Authorities closely monitoring new construction, affixed notices
NASSAU, BAHAMAS — Minister of Public Works Desmond Bannister said the new construction of unregulated structures continues in the Farm Road shantytown in Abaco.
Bannister said government agencies continue to closely monitor the challenging situation, and have affixed legal notices on every dwelling in the area.
Asked how many occupants reside in the Farm Road area, the minister said he did not have the figure available at the time.
As of last November, an estimated 75 families remained.
Bannister said the government planned to clear four shantytown communities in Abaco following Hurricane Dorian, which wiped out two of the largest unregulated communities, along with portions of the island last September.
Three communities were cleared, including The Mudd in Marsh Harbour, The Peas and Sandbanks.
According to the minister, Farm Road could not be cleared because those of those occupants and the court order with respect to how the government ought to proceed.
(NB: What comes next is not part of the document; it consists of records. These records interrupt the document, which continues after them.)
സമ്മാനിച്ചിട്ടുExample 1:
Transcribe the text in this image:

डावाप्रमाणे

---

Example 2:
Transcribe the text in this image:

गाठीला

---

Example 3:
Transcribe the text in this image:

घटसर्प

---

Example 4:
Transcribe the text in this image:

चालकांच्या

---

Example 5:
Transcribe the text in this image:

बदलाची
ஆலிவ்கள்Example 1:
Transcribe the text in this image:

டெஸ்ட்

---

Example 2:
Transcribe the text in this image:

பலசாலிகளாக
“I believe the Attorney General’s Office and the relevant authorities are seeking to get the appropriate authorization so we can clear the Farm,” Bannister said in the foyer of the House of Assembly.
“In the interim I know there have been some new attempts at construction there.
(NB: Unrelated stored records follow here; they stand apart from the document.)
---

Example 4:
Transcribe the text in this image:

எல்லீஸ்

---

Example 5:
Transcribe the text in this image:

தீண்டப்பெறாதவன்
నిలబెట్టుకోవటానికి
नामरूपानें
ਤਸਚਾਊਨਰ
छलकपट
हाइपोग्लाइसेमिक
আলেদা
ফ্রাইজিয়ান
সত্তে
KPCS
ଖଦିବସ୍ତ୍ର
“In every one of those places where people have started new construction, the ministries offices in Abaco have gone there and affixed the statutory notices.
“Before we demolish anything, the law requires us to affix notices to the residents.
“So, we have affixed those notices and our officers in Abaco are monitoring everything that happens there.
“We have to follow a certain procedure to do what we have to do.
“If we don’t follow those procedures, we’ll end up in court again.”
He said the government will follow the directions the court provides and clear the area in a lawful manner.
Following the storm, the government issued a cease order with immediate effect for the four shantytown communities it planned to clear to prevent anyone from building or developing in these areas.
Bannister said as a people, a question must be asked: who is hiring undocumented people.
He said hundreds of people have been hired across numerous islands such as Andros and Eleuthera, which directly contributes to the problem.
“We’ve allowed this thing to happen in this country for 50 years,” Bannister said.
“And so, you have these settlements — every island I go to I see these residencies — and our people… have been complicit in it because we hire people through this country.
“All over you have to ask yourself, where are these illegal residents working? What jobs are they going to? Who is hiring them? How do they have money to do these things?
“And when you ask yourself these questions, you ask yourself, are we working against ourselves as Bahamians and whether we really want to tackle the problems that face the country; and whether we continue to place the blame and responsibility on government agencies as opposed to ensuring we live up to our obligation as Bahamian citizens.
“And I think it is an appropriate time to ask that question coming up into Independence this week. Who is hiring hundreds and hundreds of people in Eleuthera, Exuma, Andros, all these communities, people who are undocumented.”